* PROBLEM REQUIREMENTS *
In the extract on Microsoft's ESB offering, which product is at the core of the solution?

Microsoft provides a comprehensive ESB offering through its Application Platform including Windows Server, the .NET Framework and BizTalk Server. The Application Platform provides an infrastructure that enables the flexible and secure reuse of infrastructure and business services and the ability to orchestrate existing services into new end-to-end business processes. At the core of this solution is BizTalk Server which provides a basis for common ESB capabilities including:

  • WS-* Support
  • Metadata Lookup
  • Intelligent Routing
  • Exception Management
  • Message Transformation
  • Distributed Deployment
  • Itinerary Processing
  • Centralized Management
  • Legacy and LOB Application Adaptation
  • Business Rules Engine
  • Service Orchestration
  • Business Activity Monitoring

Learn more about Microsoft's ESB Guidance

BizTalk Services

Enterprise Service Bus (ESB) technology helps businesses manage the interconnections between systems that are required for composite applications. ESBs address the maintenance issues associated with point-to-point approaches and help broker the diverse naming, identity, formats and messaging technologies, which are necessary to interconnect the services within applications. The name Enterprise Service Bus reflects the historical focus of ESBs within the enterprise. But as business requirements expand to include interconnectivity between enterprises, and as enterprises factor out portions of their information systems to hosted solutions, traditional ESB approaches become inadequate.

Companies need infrastructure to integrate services for internal enterprise systems, services running at business partners and systems accessible on the public Internet. And companies need be able to start small and scale rapidly. This is especially important to smaller businesses that cannot afford the large investments in IT staff or heavy capital outlay for enterprise technologies. In other words, companies need the strengths of an ESB approach, but they need a simple and easy path to adoption and to scale up, along with full support for Internet-based protocols. In short, companies need Internet Service Bus technology.

* DATASET ENTRIES *
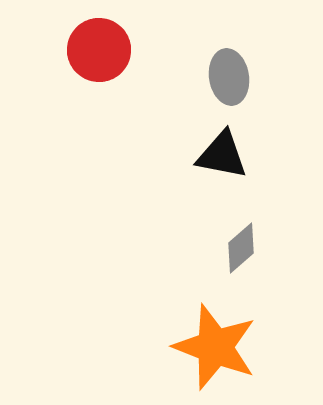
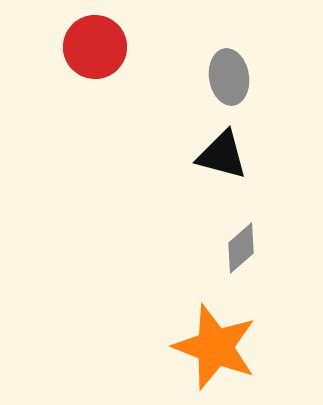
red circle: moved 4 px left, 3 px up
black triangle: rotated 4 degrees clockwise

--

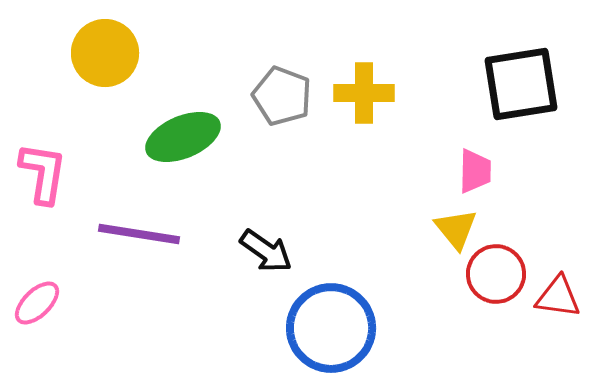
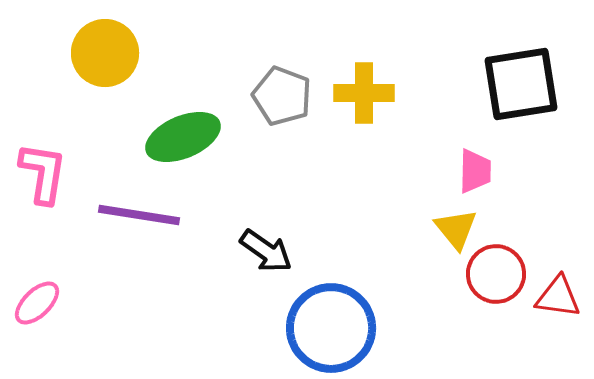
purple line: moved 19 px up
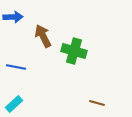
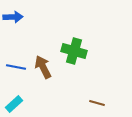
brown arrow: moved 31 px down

* CORRECT RESULT *
BizTalk Server